Она. Никому. Вы и теперь-то ее толком не знаете.

Веничка. А вот он – знает, и никакой за это награды не ждет, кроме стакана орехов. Помолитесь, ангелы, за меня. Да будет светел мой путь, да не преткнусь о камень, да увижу город, по которому столько томился. А пока – вы уж простите меня – пока присмотрите за моим чемоданчиком, я на десять минут отлучусь. Мне нужно выпить кубанской, чтобы не угасить порыва. Выпить кубанской, чтобы не угасить…


Веничка уходит.

Пауза.

Мусоргский

Женщина. Я женщина грамотная, а вот хожу без зубов.

Она (вбегая). А Модест-то Мусоргский! Бог ты мой, а Модест-то Мусоргский! Вы знаете, как он писал свою бессмертную оперу «Хованщина»? Это смех и горе.
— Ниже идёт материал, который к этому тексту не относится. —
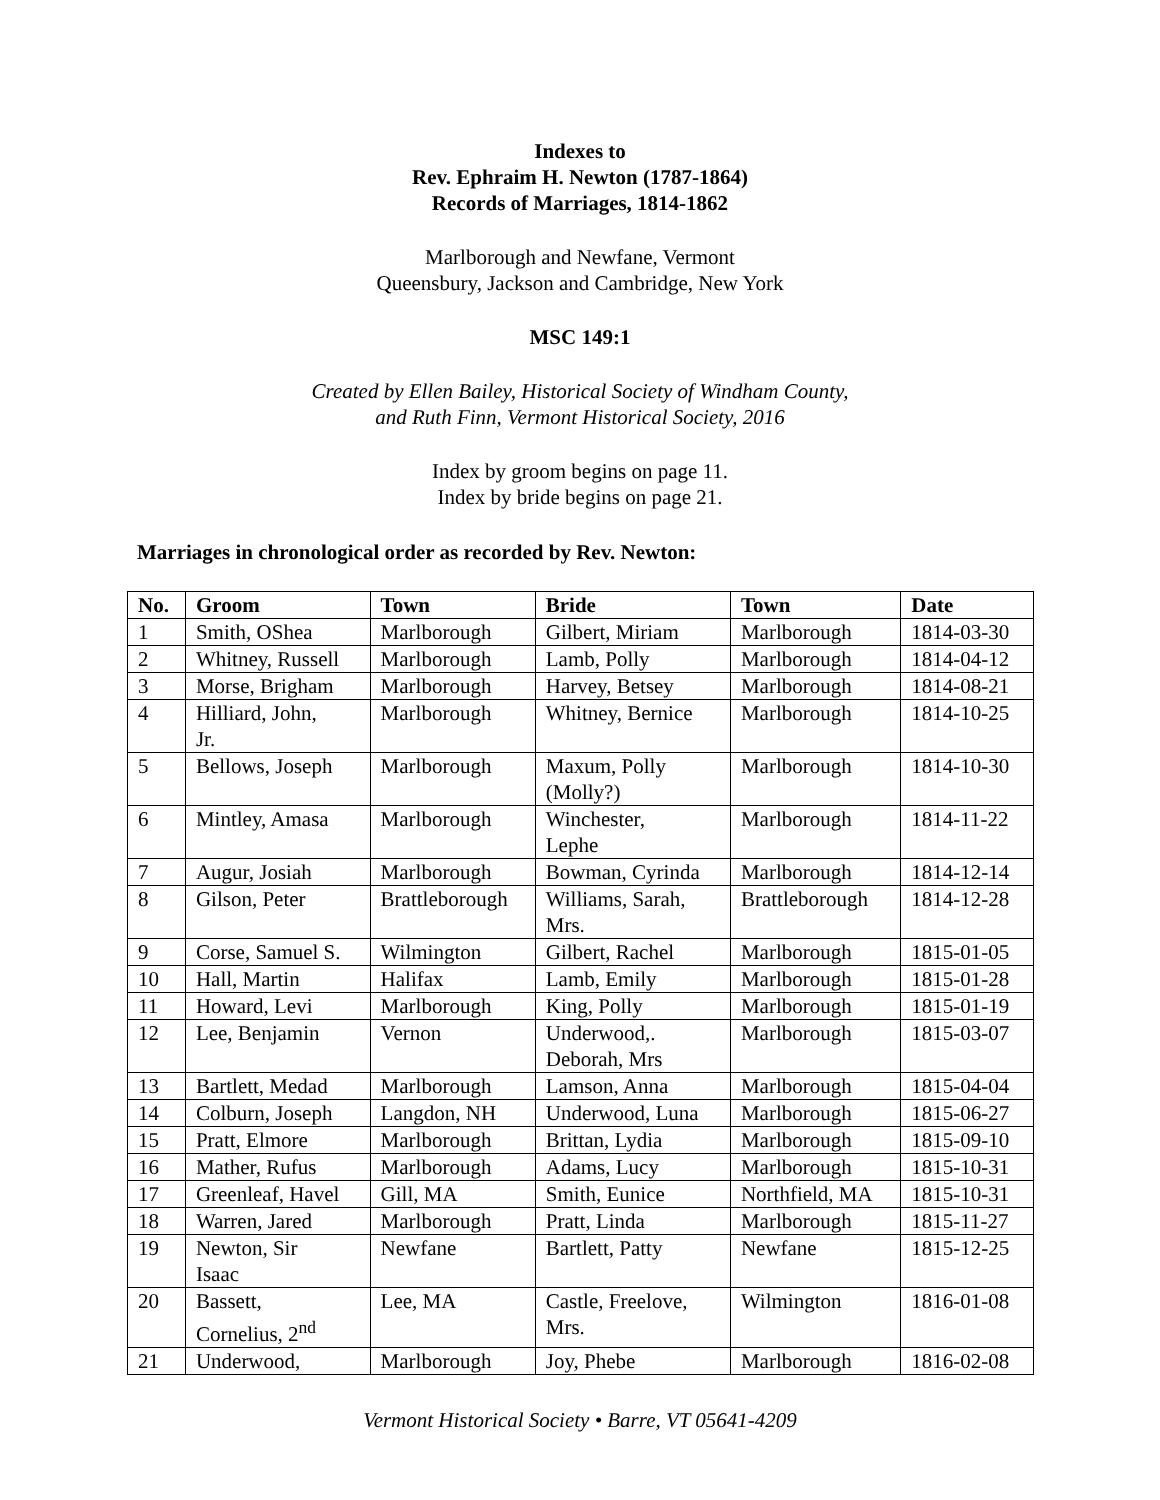Indexes to
Rev. Ephraim H. Newton (1787-1864)
Records of Marriages, 1814-1862
Marlborough and Newfane, Vermont
Queensbury, Jackson and Cambridge, New York
MSC 149:1
Created by Ellen Bailey, Historical Society of Windham County,
and Ruth Finn, Vermont Historical Society, 2016
Index by groom begins on page 11.
Index by bride begins on page 21.
Marriages in chronological order as recorded by Rev. Newton:
| No. | Groom | Town | Bride | Town | Date |
| --- | --- | --- | --- | --- | --- |
| 1 | Smith, OShea | Marlborough | Gilbert, Miriam | Marlborough | 1814-03-30 |
| 2 | Whitney, Russell | Marlborough | Lamb, Polly | Marlborough | 1814-04-12 |
| 3 | Morse, Brigham | Marlborough | Harvey, Betsey | Marlborough | 1814-08-21 |
| 4 | Hilliard, John, Jr. | Marlborough | Whitney, Bernice | Marlborough | 1814-10-25 |
| 5 | Bellows, Joseph | Marlborough | Maxum, Polly (Molly?) | Marlborough | 1814-10-30 |
| 6 | Mintley, Amasa | Marlborough | Winchester, Lephe | Marlborough | 1814-11-22 |
| 7 | Augur, Josiah | Marlborough | Bowman, Cyrinda | Marlborough | 1814-12-14 |
| 8 | Gilson, Peter | Brattleborough | Williams, Sarah, Mrs. | Brattleborough | 1814-12-28 |
| 9 | Corse, Samuel S. | Wilmington | Gilbert, Rachel | Marlborough | 1815-01-05 |
| 10 | Hall, Martin | Halifax | Lamb, Emily | Marlborough | 1815-01-28 |
| 11 | Howard, Levi | Marlborough | King, Polly | Marlborough | 1815-01-19 |
| 12 | Lee, Benjamin | Vernon | Underwood,. Deborah, Mrs | Marlborough | 1815-03-07 |
| 13 | Bartlett, Medad | Marlborough | Lamson, Anna | Marlborough | 1815-04-04 |
| 14 | Colburn, Joseph | Langdon, NH | Underwood, Luna | Marlborough | 1815-06-27 |
| 15 | Pratt, Elmore | Marlborough | Brittan, Lydia | Marlborough | 1815-09-10 |
| 16 | Mather, Rufus | Marlborough | Adams, Lucy | Marlborough | 1815-10-31 |
| 17 | Greenleaf, Havel | Gill, MA | Smith, Eunice | Northfield, MA | 1815-10-31 |
| 18 | Warren, Jared | Marlborough | Pratt, Linda | Marlborough | 1815-11-27 |
| 19 | Newton, Sir Isaac | Newfane | Bartlett, Patty | Newfane | 1815-12-25 |
| 20 | Bassett, Cornelius, 2<sup>nd</sup> | Lee, MA | Castle, Freelove, Mrs. | Wilmington | 1816-01-08 |
| 21 | Underwood, | Marlborough | Joy, Phebe | Marlborough | 1816-02-08 |
Vermont Historical Society • Barre, VT 05641-4209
Веничка. Модест Мусоргский лежит в канаве с перепою, а мимо проходит Николай Римский-Корсаков, в смокинге и с бамбуковой тростью…


Она падает в канаву. Сцена «Мусоргский и Римский-Корсаков». Музыка «Хованщины».


Веничка РИМСКИЙ-КОРСАКОВ (Мусоргскому). Вставай! Иди, умойся и садись дописывать свою божественную оперу «Хованщина»!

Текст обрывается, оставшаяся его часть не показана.